◆ **YOUR OBJECTIVE**
Restate word for word the entries below, starting at the line with "Κατερίνας Καινούργιου η" and ending at the line with "(TN) · ITALY". Keep both end lines and omit the pictures.

◆ **DATA SHOWN**

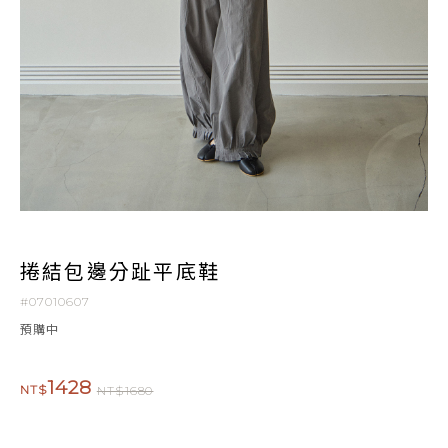
捲結包邊分趾平底鞋
#07010607
預購中
1428
NT$
NT$1680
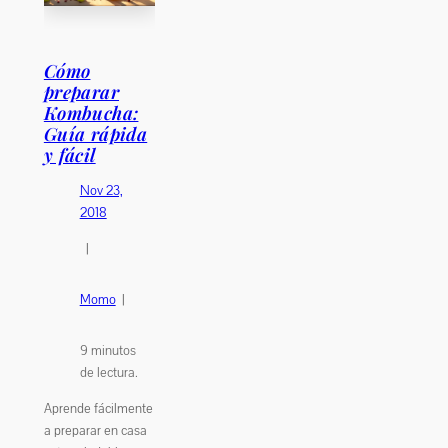
Cómo
preparar
Kombucha:
Guía rápida
y fácil
Nov 23,
2018
|
Momo
|
9
minutos
de lectura.
Aprende fácilmente
a preparar en casa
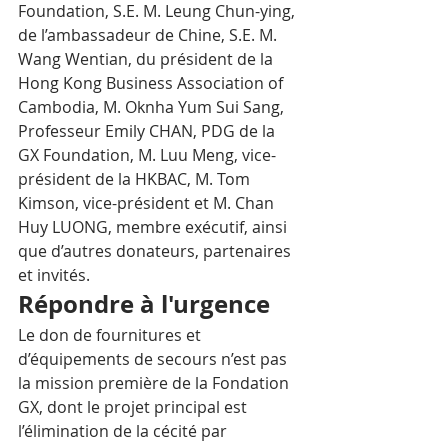
Foundation, S.E. M. Leung Chun-ying, 
de l’ambassadeur de Chine, S.E. M. 
Wang Wentian, du président de la 
Hong Kong Business Association of 
Cambodia, M. Oknha Yum Sui Sang, 
Professeur Emily CHAN, PDG de la 
GX Foundation, M. Luu Meng, vice-
président de la HKBAC, M. Tom 
Kimson, vice-président et M. Chan 
Huy LUONG, membre exécutif, ainsi 
que d’autres donateurs, partenaires 
et invités.
Répondre à l'urgence
Le don de fournitures et 
d’équipements de secours n’est pas 
la mission première de la Fondation 
GX, dont le projet principal est 
l’élimination de la cécité par 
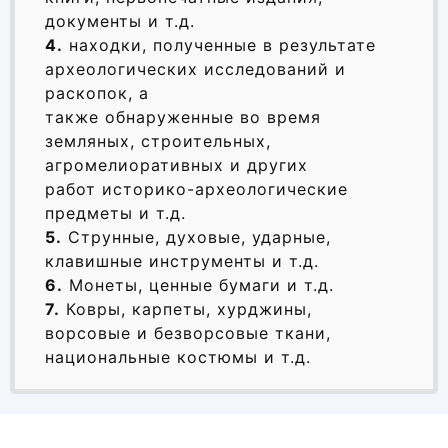
документы и т.д.
4.
находки, полученные в результате
археологических исследований и
раскопок, а
также обнаруженные во время
земляных, строительных,
агромелиоративных и других
работ историко-археологические
предметы и т.д.
5.
Струнные, духовые, ударные,
клавишные инструменты и т.д.
6.
Монеты, ценные бумаги и т.д.
7.
Ковры, карпеты, хурджины,
ворсовые и безворсовые ткани,
национальные костюмы и т.д.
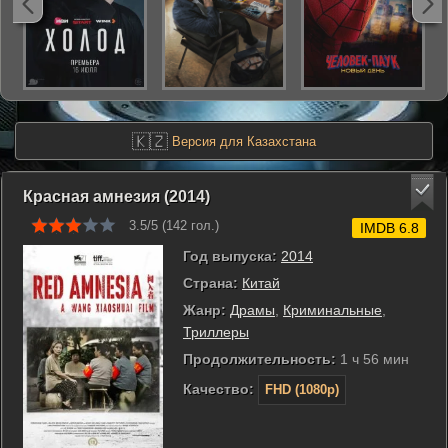
🇰🇿
Версия для Казахстана
Красная амнезия (2014)
3.5/5 (
142
гол.)
IMDB 6.8
Год выпуска:
2014
Страна:
Китай
Жанр:
Драмы
,
Криминальные
,
Триллеры
Продолжительность:
1 ч 56 мин
Качество:
FHD (1080p)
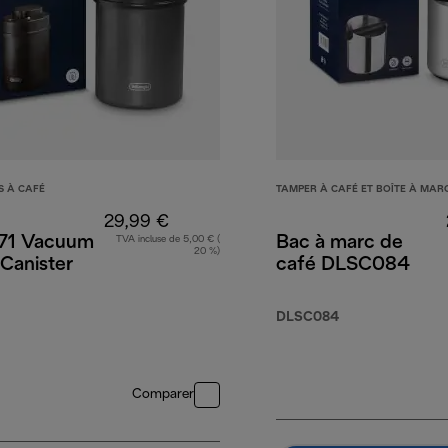
S À CAFÉ
TAMPER À CAFÉ ET BOÎTE À MAR
29,99 €
71 Vacuum
Bac à marc de
TVA incluse de 5,00 € (
20 %)
Canister
café DLSC084
DLSC084
Comparer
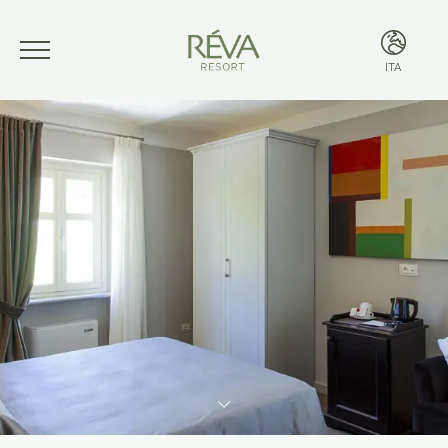
ITA
ITA
ENG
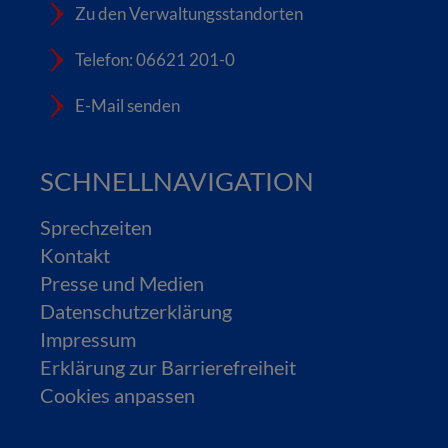
Zu den Verwaltungsstandorten
Telefon: 06621 201-0
E-Mail senden
SCHNELLNAVIGATION
Sprechzeiten
Kontakt
Presse und Medien
Datenschutzerklärung
Impressum
Erklärung zur Barrierefreiheit
Cookies anpassen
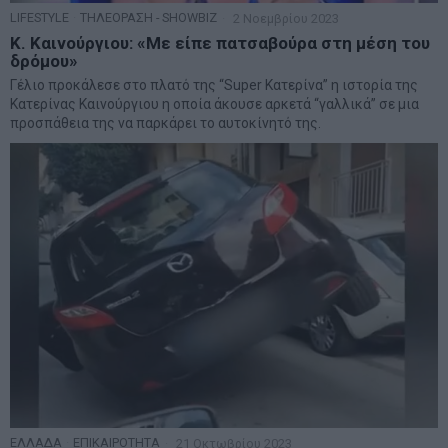
LIFESTYLE
·
ΤΗΛΕΟΡΑΣΗ - SHOWBIZ
2 Νοεμβρίου 2023
Κ. Καινούργιου: «Με είπε πατσαβούρα στη μέση του
δρόμου»
Γέλιο προκάλεσε στο πλατό της “Super Κατερίνα” η ιστορία της
Κατερίνας Καινούργιου η οποία άκουσε αρκετά “γαλλικά” σε μια
προσπάθεια της να παρκάρει το αυτοκίνητό της.
ΕΛΛΑΔΑ
·
ΕΠΙΚΑΙΡΟΤΗΤΑ
21 Οκτωβρίου 2023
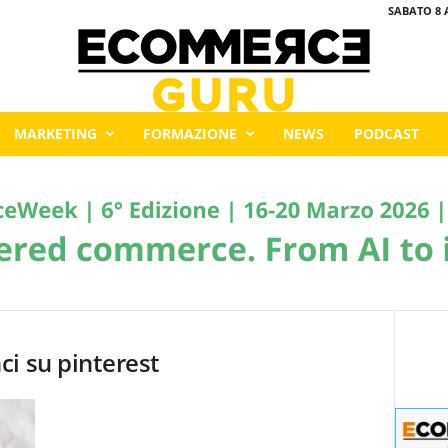
SABATO 8 
MARKETING
FORMAZIONE
NEWS
PODCAST
i su pinterest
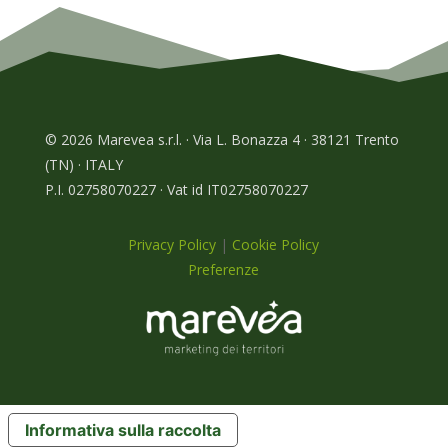
© 2026 Marevea s.r.l. · Via L. Bonazza 4 · 38121 Trento
(TN) · ITALY
P.I. 02758070227 · Vat id IT02758070227
Privacy Policy
|
Cookie Policy
Preferenze
Informativa sulla raccolta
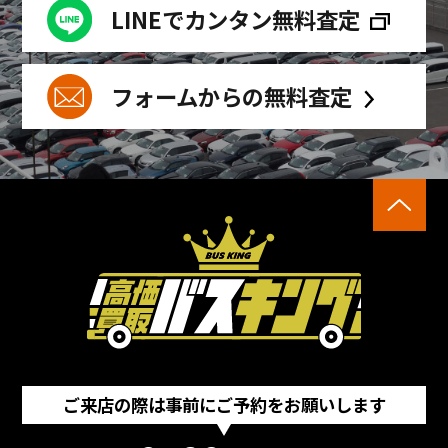
LINEでカンタン無料査定
フォームからの無料査定
ご来店の際は事前にご予約をお願いします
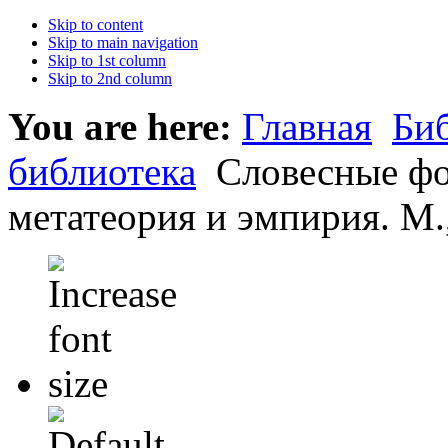
Skip to content
Skip to main navigation
Skip to 1st column
Skip to 2nd column
You are here:
Главная
Би
библиотека
Словесные фо
метатеория и эмпирия. М.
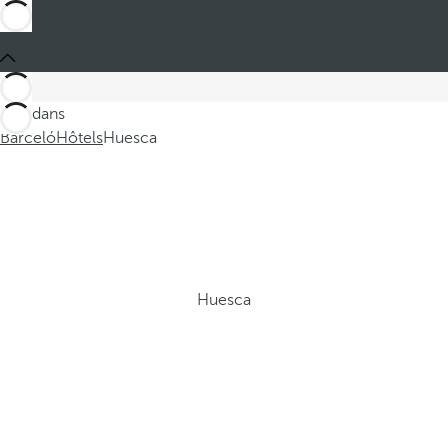
Ces dans
Barceló
Hôtels
Huesca
Huesca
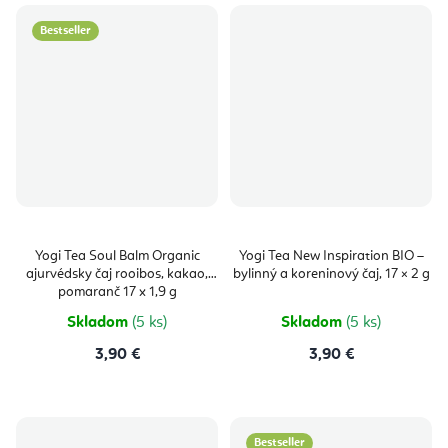
Bestseller
Yogi Tea Soul Balm Organic
Yogi Tea New Inspiration BIO –
ajurvédsky čaj rooibos, kakao,
bylinný a koreninový čaj, 17 × 2 g
pomaranč 17 x 1,9 g
Skladom
(5 ks)
Skladom
(5 ks)
3,90 €
3,90 €
Bestseller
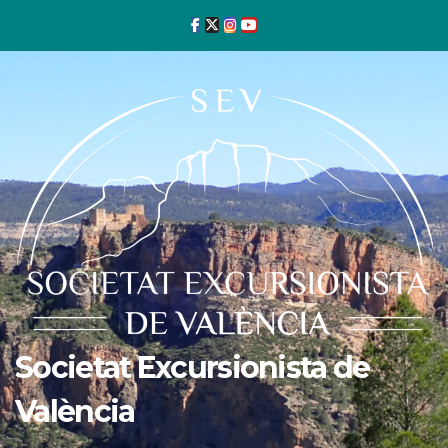
Ir
al
contenido
Societat Excursionista de
València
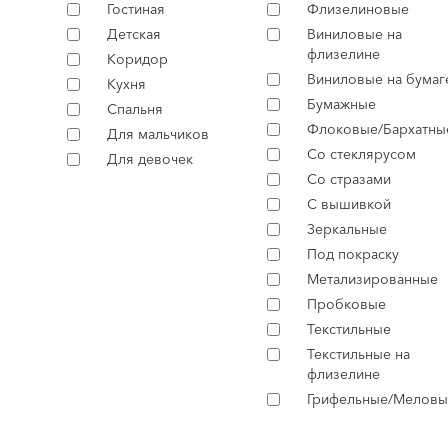
Гостиная
Флизелиновые
Детская
Виниловые на
флизелине
Коридор
Виниловые на бумаг
Кухня
Бумажные
Спальня
Флоковые/Бархатны
Для мальчиков
Со стеклярусом
Для девочек
Со стразами
С вышивкой
Зеркальные
Под покраску
Метализированные
Пробковые
Текстильные
Текстильные на
флизелине
Грифельные/Меловы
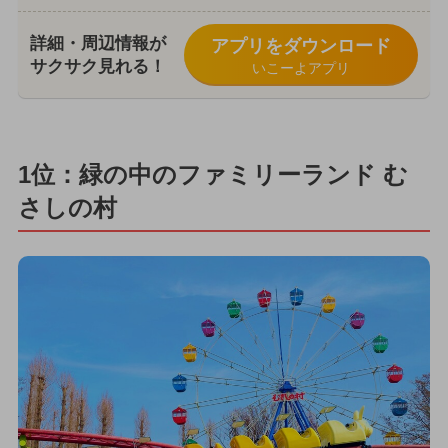
詳細・周辺情報が
アプリをダウンロード
サクサク見れる！
いこーよアプリ
1位：緑の中のファミリーランド む
さしの村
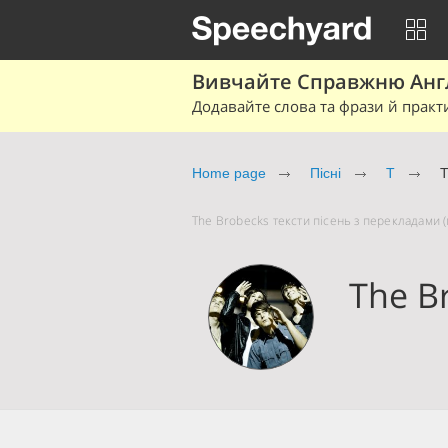
Вивчайте Справжню Англі
Додавайте слова та фрази й практ
Home page
Пісні
T
T
The Brobecks тексти пісень з перекладами (
The B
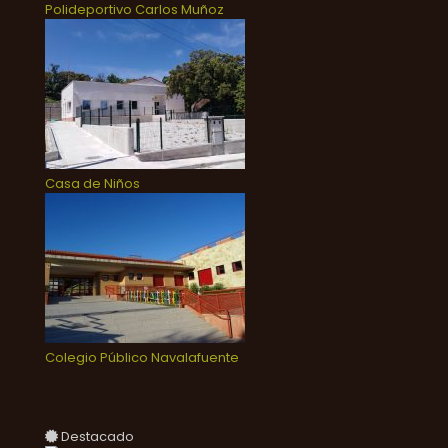
Polideportivo Carlos Muñoz
Casa de Niños
Colegio Público Navalafuente
Destacado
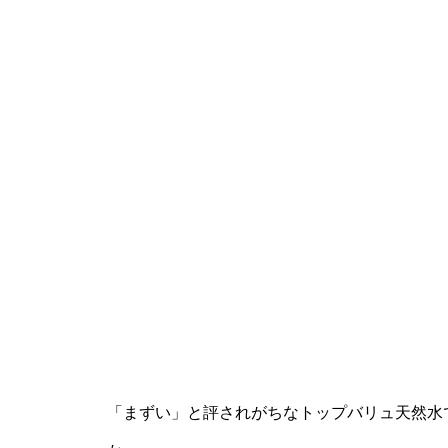
「まずい」と評されがちなトップバリュ天然水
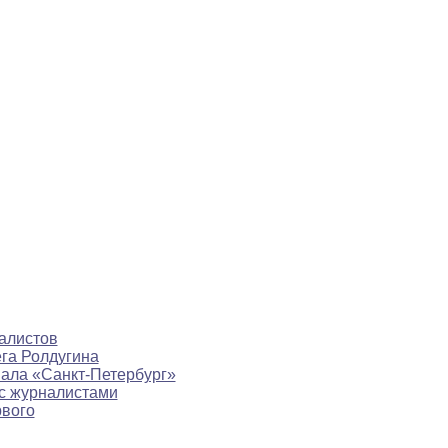
алистов
ега Ролдугина
нала «Санкт-Петербург»
с журналистами
рвого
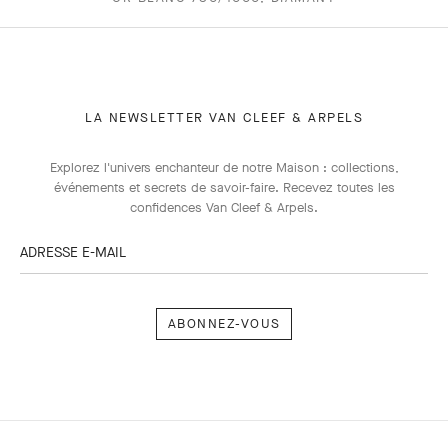
LA NEWSLETTER VAN CLEEF & ARPELS
Explorez l'univers enchanteur de notre Maison : collections,
événements et secrets de savoir-faire. Recevez toutes les
confidences Van Cleef & Arpels​.
ADRESSE E-MAIL
Abonnez-
vous
Van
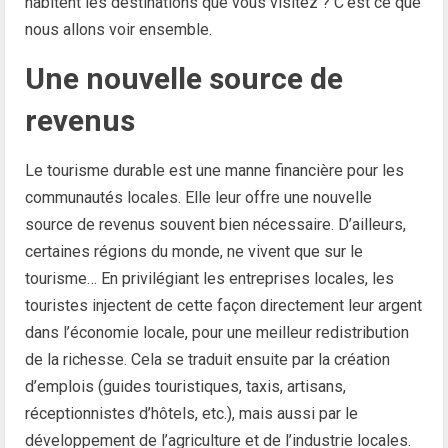
habitent les destinations que vous visitez ? C’est ce que
nous allons voir ensemble.
Une nouvelle source de
revenus
Le tourisme durable est une manne financière pour les
communautés locales. Elle leur offre une nouvelle
source de revenus souvent bien nécessaire. D’ailleurs,
certaines régions du monde, ne vivent que sur le
tourisme… En privilégiant les entreprises locales, les
touristes injectent de cette façon directement leur argent
dans l’économie locale, pour une meilleur redistribution
de la richesse. Cela se traduit ensuite par la création
d’emplois (guides touristiques, taxis, artisans,
réceptionnistes d’hôtels, etc.), mais aussi par le
développement de l’agriculture et de l’industrie locales.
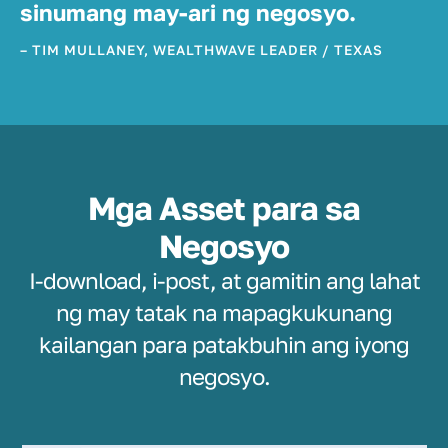
sinumang may-ari ng negosyo.
– TIM MULLANEY, WEALTHWAVE LEADER / TEXAS
Mga Asset para sa
Negosyo
I-download, i-post, at gamitin ang lahat
ng may tatak na mapagkukunang
kailangan para patakbuhin ang iyong
negosyo.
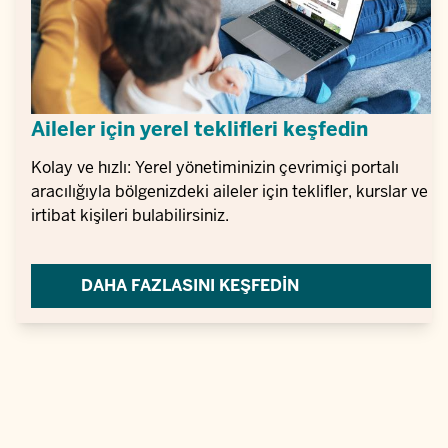
Aileler için yerel teklifleri keşfedin
Kolay ve hızlı: Yerel yönetiminizin çevrimiçi portalı
aracılığıyla bölgenizdeki aileler için teklifler, kurslar ve
irtibat kişileri bulabilirsiniz.
DAHA FAZLASINI KEŞFEDIN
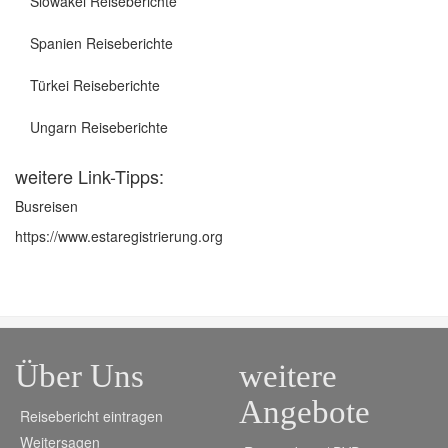
Slowakei Reiseberichte
Spanien Reiseberichte
Türkei Reiseberichte
Ungarn Reiseberichte
weitere Link-Tipps:
Busreisen
https://www.estaregistrierung.org
Über Uns
weitere
Angebote
Reisebericht eintragen
Weitersagen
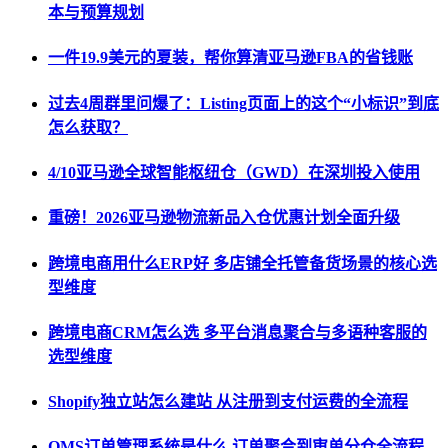
本与预算规划
一件19.9美元的夏装，帮你算清亚马逊FBA的省钱账
过去4周群里问爆了：Listing页面上的这个“小标识”到底
怎么获取？
4/10亚马逊全球智能枢纽仓（GWD）在深圳投入使用
重磅！2026亚马逊物流新品入仓优惠计划全面升级
跨境电商用什么ERP好 多店铺全托管备货场景的核心选
型维度
跨境电商CRM怎么选 多平台消息聚合与多语种客服的
选型维度
Shopify独立站怎么建站 从注册到支付运费的全流程
OMS订单管理系统是什么 订单聚合到审单分仓全流程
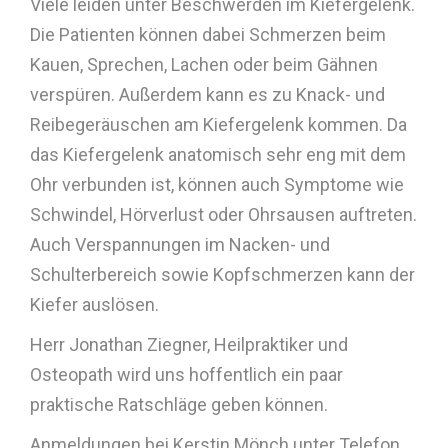
Viele leiden unter Beschwerden im Kiefergelenk.
Die Patienten können dabei Schmerzen beim
Kauen, Sprechen, Lachen oder beim Gähnen
verspüren. Außerdem kann es zu Knack- und
Reibegeräuschen am Kiefergelenk kommen. Da
das Kiefergelenk anatomisch sehr eng mit dem
Ohr verbunden ist, können auch Symptome wie
Schwindel, Hörverlust oder Ohrsausen auftreten.
Auch Verspannungen im Nacken- und
Schulterbereich sowie Kopfschmerzen kann der
Kiefer auslösen.
Herr Jonathan Ziegner, Heilpraktiker und
Osteopath wird uns hoffentlich ein paar
praktische Ratschläge geben können.
Anmeldungen bei Kerstin Mönch unter Telefon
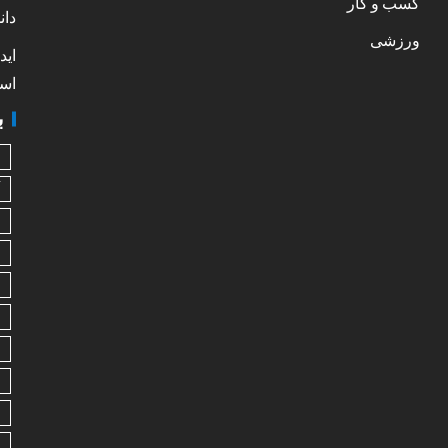
کسب و کار
دان
ورزشی
اید
است
ب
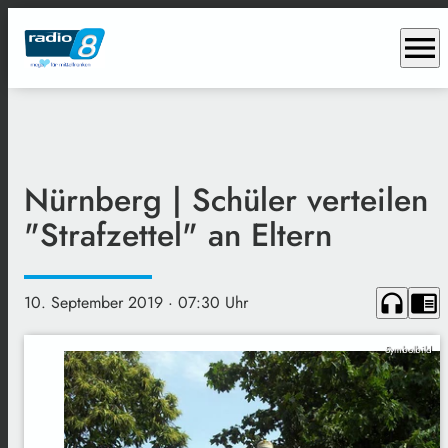
menu
Nürnberg | Schüler verteilen
"Strafzettel" an Eltern
headphones
chrome_reader_mode
10. September 2019
· 07:30 Uhr
Symbolbild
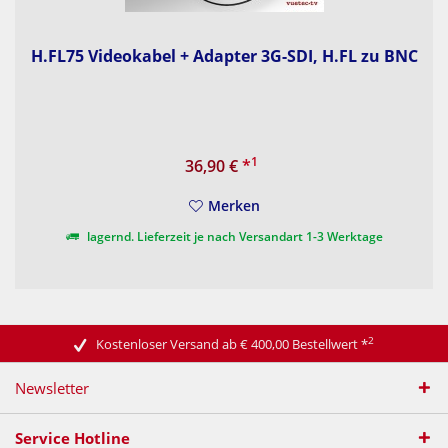
H.FL75 Videokabel + Adapter 3G-SDI, H.FL zu BNC
1
36,90 €
*
Merken
lagernd. Lieferzeit je nach Versandart 1-3 Werktage
2
Kostenloser Versand ab € 400,00 Bestellwert
*
Newsletter
Service Hotline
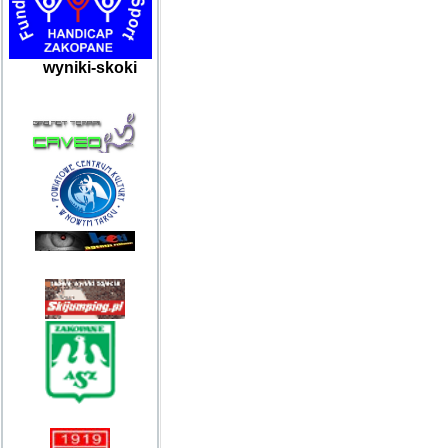
wyniki-skoki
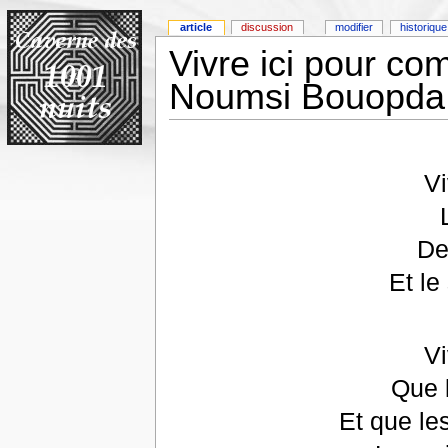
article
discussion
modifier
historique
Vivre ici pour co
Noumsi Bouopda
Vi
De
Et l
Vi
Que l
Et que le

◆ **OUTPUT FOR THIS EXERCISE**
Κατερίνας Καινούργιου η οποία άκουσε αρκετά “γαλλικά” σε μια
προσπάθεια της να παρκάρει το αυτοκίνητό της.
ΕΛΛΑΔΑ
·
ΕΠΙΚΑΙΡΟΤΗΤΑ
21 Οκτωβρίου 2023
SABATO 8 
MARKETING
FORMAZIONE
NEWS
PODCAST
i su pinterest
© 2026 Marevea s.r.l. · Via L. Bonazza 4 · 38121 Trento
(TN) · ITALY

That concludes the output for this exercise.